Task item: A faithful copy of all the records is needed, with the pictures omitted.
++++++++++
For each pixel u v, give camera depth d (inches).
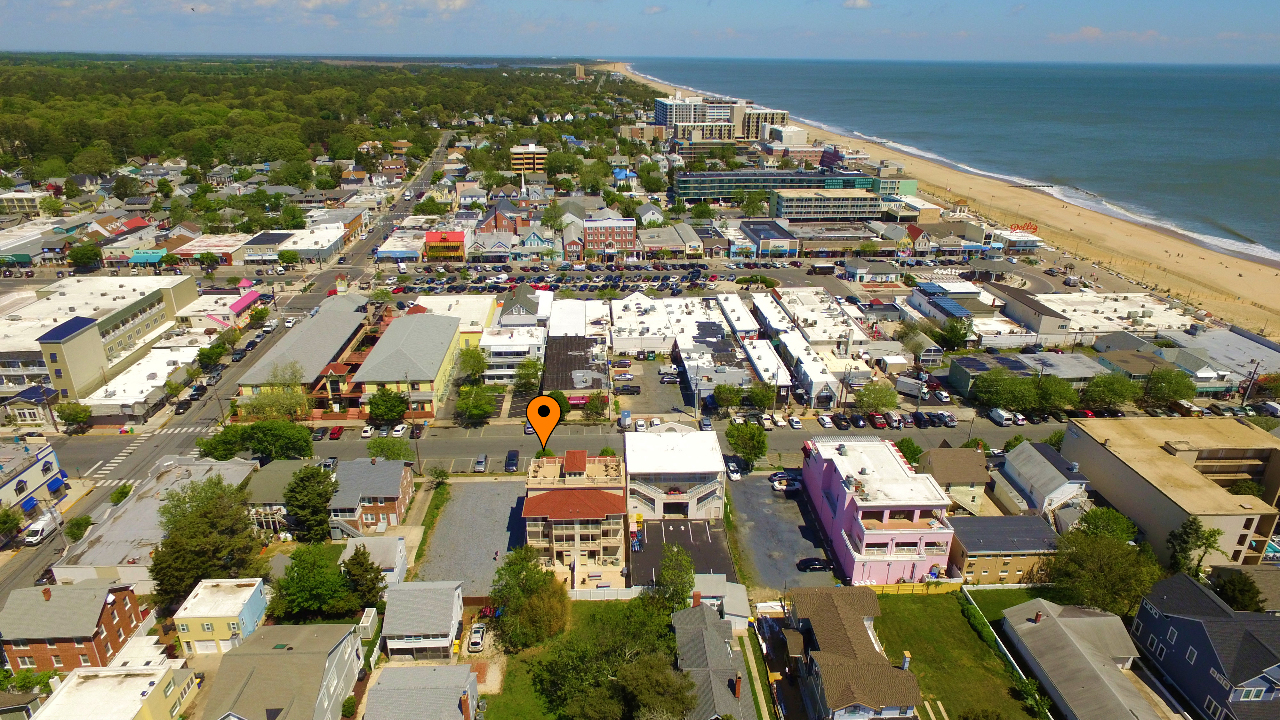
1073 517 3814.0
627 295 7475.4
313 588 3051.2
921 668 3019.2
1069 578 3395.7
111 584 2994.6
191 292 6653.5
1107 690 2711.6
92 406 4891.7
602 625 3176.7
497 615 3245.6
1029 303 6555.1
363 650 2984.7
++++++++++
Reply to the task:
For each pixel u v, give camera depth d (inches).
1073 517 3814.0
627 295 7475.4
313 588 3051.2
921 668 3019.2
1069 578 3395.7
111 584 2994.6
191 292 6653.5
1107 690 2711.6
92 406 4891.7
602 625 3176.7
497 615 3245.6
1029 303 6555.1
363 650 2984.7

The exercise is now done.